A Meaty Slice of the Bard’s tales
Love story in satin fingers
The Canberra Times – 6 April 2013
By Alanna MacLean
For Richard, Professor of Literature
Richard, self-professed professor of literature, bumbles into the small Street Two space intent on teaching about Shakespeare. Stephane Georis’ Richard is an uncertain expert but very keen to communicate with an amiable audience what he does know about three plays in particular: Hamlet, Romeo and Juliet and Richard III.
This he proceeds to do with the assistance of a small bookcase complete with books that may contain more than pages. Newspapers, hats, eclairs, knives and an old-fashioned mincer all come in to play. At the base of the show is a novel approach to puppetry and anything, even a large piece of meat or a sinister metal coffee pot, can be turned into a character.
Stephane Georis plays him genially, gently involving the odd audience member as he describes his way into one play after another. Shakespeare himself is a beret and an enigmatic face made from book pages. Hamlet is a wispy self-destructive newspaper figure who never gets much past “to be or not to be”.
Things blossom with Romeo and Juliet, where feuding fathers and Friar Lawrence are made out of clothes pegs and various items of clothing while the lovers are a pair of scarlet satin gloves. Most of the plot goes out the window but with a bit of cunning overhead lighting the love story and the tomb scene become most affecting.
Richard III, a butcher’s shop of a play if ever there was one, gets the meat treatment at the hands of a mad mediaeval butcher with what looks like a mask of steak. The details of the wars between Lancaster and York and the complicated cast list are garbled but this is to be expected when there are so many Edwards, Elizabeths and Richards. What is very clear is the central Richard’s ruthless chase after power as rival after rival ends up chopped up and on the shish kebab.
Georis’ performance teeters just on the right side of cute.

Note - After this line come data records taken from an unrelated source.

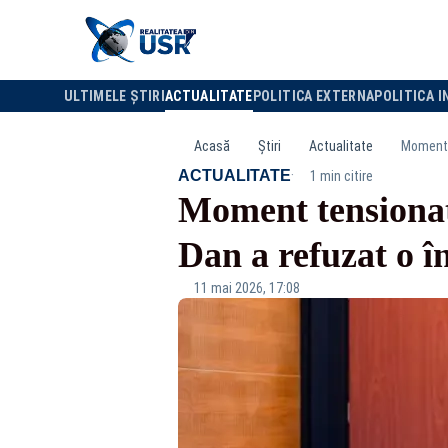
ULTIMELE ȘTIRI
ACTUALITATE
POLITICA EXTERNA
POLITICA I
Acasă
Știri
Actualitate
Moment t
·
ACTUALITATE
1 min citire
Moment tensionat
Dan a refuzat o în
11 mai 2026, 17:08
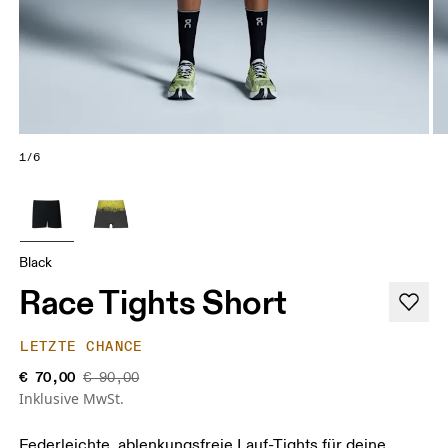
1/6
Black
Race Tights Short
LETZTE CHANCE
€ 70,00
€ 90,00
Inklusive MwSt.
Federleichte, ablenkungsfreie Lauf-Tights für deine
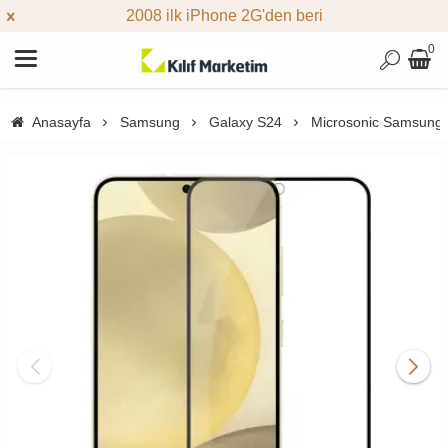
2008 ilk iPhone 2G'den beri
0
Anasayfa
Samsung
Galaxy S24
Microsonic Samsung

His professor has more enthusiasm than knowledge but the imagery of the inventive puppetry carries the show because it so often catches a truth about the plays. It deserves an audience who know their way around the canon and who can chuckle at the play-out music, ironically being The Argincourt Carol; had Henry V not died and left the crown to the infant Henry VI, Shakespear’s Richard III might not ever have existed.
It’s a short and in some ways slight show but any piece that can make us feel sad for the deaths of a couple of red satin gloves deserves attention.